Закончив торговые дела, я не спешил улетать с Малакандры. Мне хотелось, чтобы моя прекрасная леди вкусила толику одобрения людей, не похожих на меня, чтобы она прошла испытание известностью и славой и обрела необходимый иммунитет.
К чести Шандры, должен заметить, что ей это удалось. Она была в меру таинственна и экзотична, в меру вежлива и приветлива и бесспорно умна – словом, она не разочаровывала. Она научилась держать публику на расстоянии, вести беседу с холодной сдержанностью, а временами – с едким сарказмом; она могла отстаивать свои убеждения с такой логичностью и силой, что я порою изумлялся. Пожалуй, за это ей стоило благодарить Мерфийский Ар-конат – ее упрямый, непокорный дух был закален сорокалетием испытаний, не снившихся в благополучных мирах, подобных Барсуму и Малакандре. И репортеры светской хроники не раз убеждались в этом.

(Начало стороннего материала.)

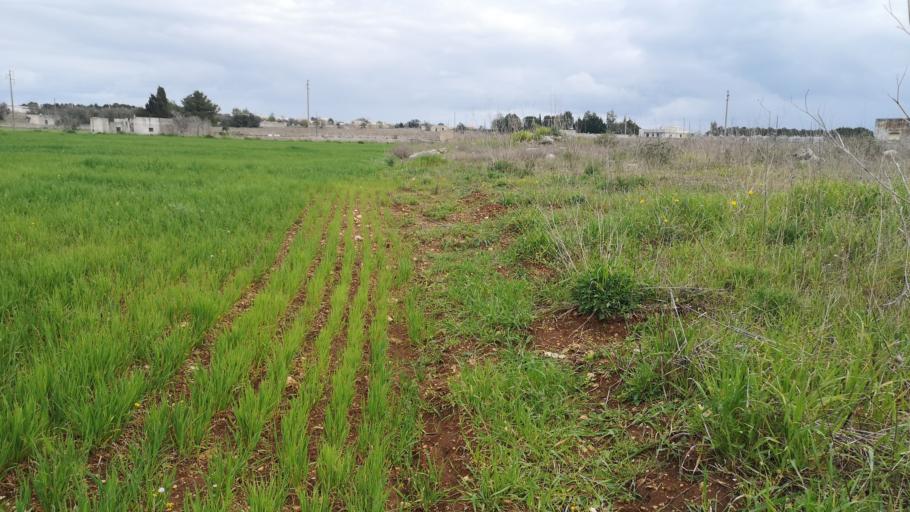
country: IT
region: Apulia
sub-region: Provincia di Lecce
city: Ortelle
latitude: 40.0288
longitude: 18.3798
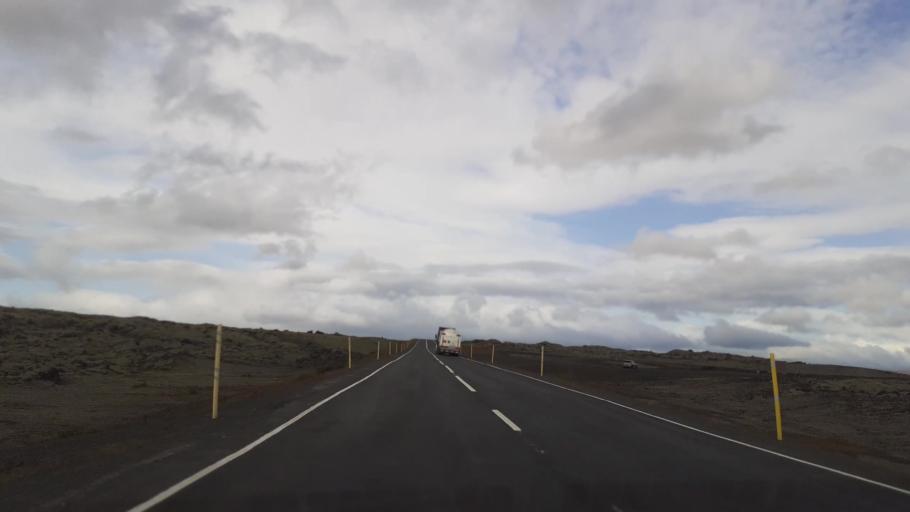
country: IS
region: South
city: THorlakshoefn
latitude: 64.0246
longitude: -21.4518
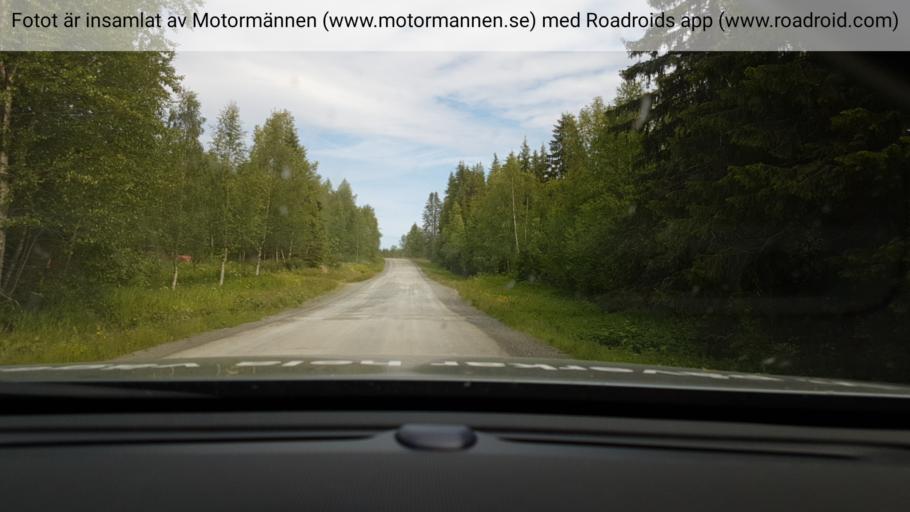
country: SE
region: Vaesterbotten
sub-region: Vilhelmina Kommun
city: Sjoberg
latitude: 65.1971
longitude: 16.1302
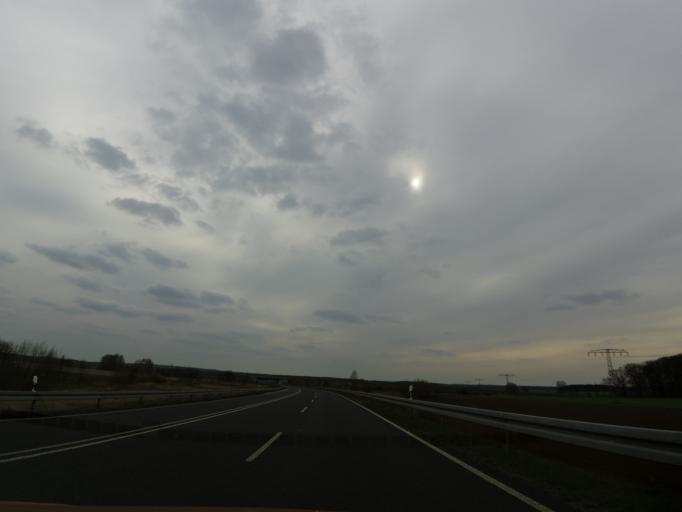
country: DE
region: Brandenburg
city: Mullrose
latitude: 52.2564
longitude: 14.3998
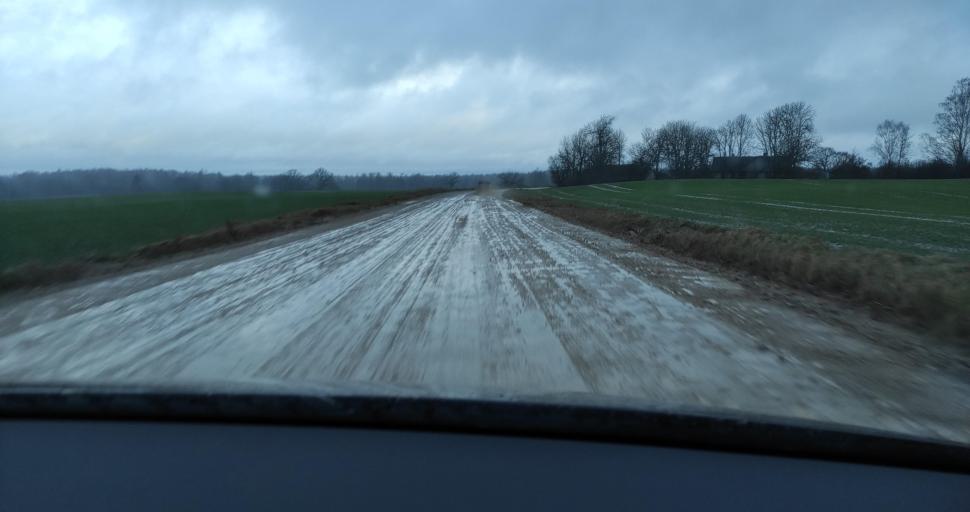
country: LV
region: Skrunda
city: Skrunda
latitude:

Мы объездили северный материк, затем перебрались на южный, чтобы осмотреть те необычные места, где плодородные равнины смыкаются с засушливой бесплодной прерией, предвестницей жарких пустынь. Здесь тоже было жарко; но днем, когда мы выезжали на прогулку, защитой от зноя служили искусственные облака, а ночью мы останавливались в маленьких отелях под куполами с микроклиматом. Этот крааль, называвшийся Кафра, был знаменит своими природными ландшафтами, неисчислимыми стадами шабнов и, разумеется, охотой. Вдоль всей его северной границы, рядом со степью, напоминавшей австралийский буш, тянулась цепочка тех самых отелей – убежищ для благородных охотников, желавших сразиться со сфинксами и прочей нечистью, водившейся в пустыне. Эти убежища были вполне комфортабельными, со смешанной обслугой из роботов и людей, с проводниками-следопытами и обязательным загоном, где содержались верховые шабны. Губернатор Кафры, Ван Дейк Мбона, пятнадцатый сын правящего монарха, пожелал устроить для нас сафари, но я отказался. Я – мирный торговец и не люблю поднимать оружие, даже на хищных тварей вроде сфинксов; я предпочитаю продавать их, а не убивать. Зато мы с Шандрой получили огромное наслаждение от прогулок верхом – одного из немногих удовольствий, коим “Цирцея” не могла нас побаловать. Я вновь убедился, что шабны соединяют достоинства лошади и верблюда, но лишены их недостатков – они послушны и неутомимы, могут скакать от зари до зари и не пытаются сбросить неопытных седоков на землю. У них длинные голенастые ноги и могучие спины (это – от дромадеров), а шеи – изящные и гибкие, с пышными гривами; морды же как у лошадей, с бархатными ноздрями и кротким взглядом огромных карих глаз. Шандра была в восторге от наших скакунов и научилась управляться с ними удивительно быстро.
В один из дней мы возвратились к ужину и на пороге гостиничного ресторанчика попали в засаду. Этот парень (я имею в виду репортера), вероятно, поджидал нас несколько часов и теперь готовился за все отыграться. Над его макушкой торчали две голо-камеры на гибких стержнях, на шее болталось ожерелье из микрофонов, а прочий арсенал заключался в наглости, бесцеремонности и неплохо отточенном языке. Видом он походил на рептилию – тощий, длинный, зубастый, с вытянутыми челюстями и кожей сероватого оттенка; кабели от голокамер тянулись за ним, словно хвост.
Атаковал он напористо и стремительно:
– Добрый вечер, сэр, мадам… Капитан Френч, если не ошибаюсь? И Ее Высочество принцесса Шандра? Могу я вас так называть?
– Нет, – отрезала моя прекрасная леди. – Это имя подарил мне супруг, а в ваших устах оно будет непростительной фамильярностью.
Репортер, однако, не стушевался:
– Тогда, если позволите, миледи Киллашандра… Только пару вопросов, Ваше Высочество… Мы, малакандрийцы, горды происхождением от двух древних земных народов, от черной и белой расы, чей союз даровал нам все достоинства и таланты наших предков. Разделяете ли вы это мнение? Согласны ли, что у нас есть повод гордиться?
Шандра оглядела рептилию с ног до головы.
– Не вижу причин, сэр, если судить по вашей внешности. Отчего вы не обратились к биоскульпторам? Они могли бы подправить кое-какие дефекты и привести вас в пристойный вид.
Щека нашего собеседника нервно дернулась.
– Простите, миледи… Неужели мой вид вас шокирует? Что же именно? Цвет моей кожи? Вы разделяете расовые предрассудки?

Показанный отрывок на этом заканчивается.